Flags: needinfo?(overholt)

Andrew Overholt [:overholt]

Comment 17

•

7 years ago

(In reply to [:philipp] from comment #16)

the crash signature curiously started spiking mid-january on release during the 64 cycle, is it worth further looking into that? so far it appears that it's not correlated to particular urls...

I'll redirect that question to Tom who's been working in this area recently.

Flags: needinfo?(overholt) → needinfo?(shes050117)

Shawn Huang [:shawnjohnjr][:shuang] (as a happy gecko contributor)

Comment 18

•

7 years ago

Frankly, I don't find any suspicious patch/bug in 64 make the crash increase dramatically.

Keep the ni flag and will look into it deeper.

[:philipp]

Comment 19

•

7 years ago

i wouldn't expect it to be related to something in 64 in particular, it got released on december 11, whereas this spike happened over a month later.

Reporter

Comment 20

•

7 years ago

Here is the further information how we can observe the problem on our project (well, it's the b2g project based on gecko 48).

We have very low storage space device, and the device consumes storage space constantly (such as writing logs into disk).
We have a mechanism to aggressively clean up temporary origin space when storage is under 50MB (via b2g disk space watcher not via QuotaManager, since QuotaManager won't actively update device space information, but only when Firefox is initialized).
The crash happens when we place device in the idle situation. And we suspected that we constantly hit low storage and at the same time we cleanup storage.
Simply adding nullptr-check guards for both mQuotaObject, mJournalQuotaObject is fine. And we did not see any other crash here after guards been added. At least from our point of view, it's safe to do and we did not see side effects.

We did not spend too much time here to investigate why mQuotaObject, mJournalQuotaObject are nullptr for StorageConnection due to limited manpower.

If you want to investigate further, you must try to make space very low and constantly write data into disk and at the same time try to clean up origin.
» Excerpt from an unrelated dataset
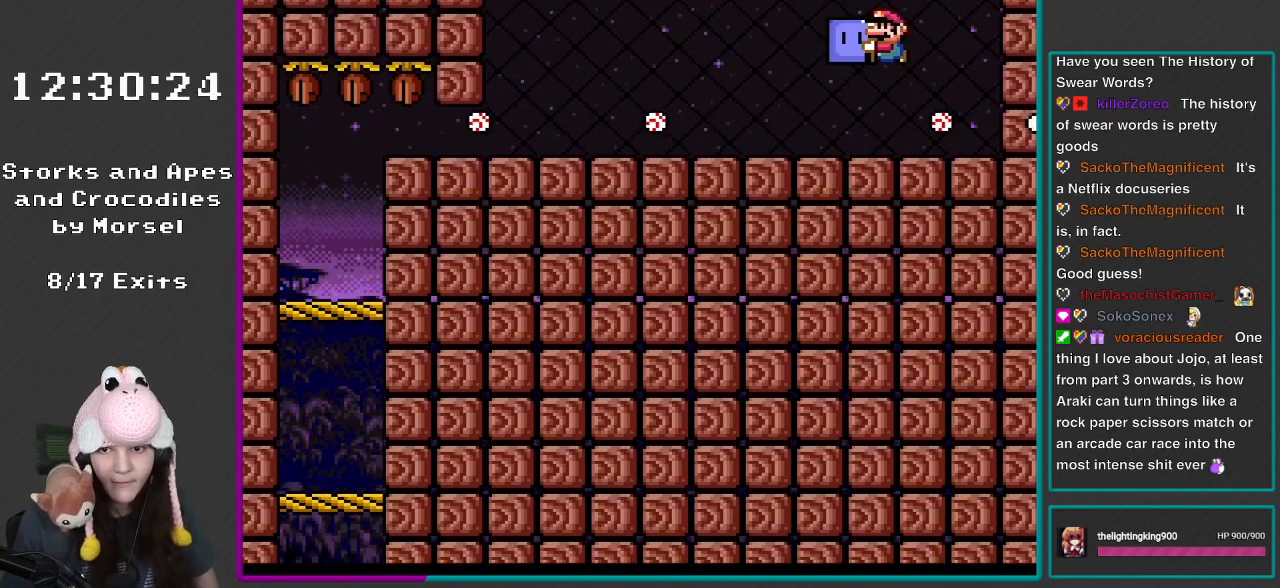
{"buttons": ["Y", "DPAD_RIGHT"], "events": [[400, "B", "down"], [433, "DPAD_LEFT", "up"], [433, "DPAD_RIGHT", "down"], [467, "B", "up"]]}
Shawn Huang [:shawnjohnjr][:shuang] (as a happy gecko contributor)

Reporter

Comment 21

•

7 years ago

(In reply to [:philipp] from comment #19)

i wouldn't expect it to be related to something in 64 in particular, it got released on december 11, whereas this spike happened over a month later.

I think it's not 64 related. It depends on the low-disk-space pre-condition, at least we have seen this bug on 48.

Shawn Huang [:shawnjohnjr][:shuang] (as a happy gecko contributor)

Reporter

Comment 22

•

7 years ago

I'm not sure Jan or Andrew would agree to add a trivial nullptr check for mQuotaObject, mJournalQuotaObject. So I guess Tom might want to investigate the root cause here?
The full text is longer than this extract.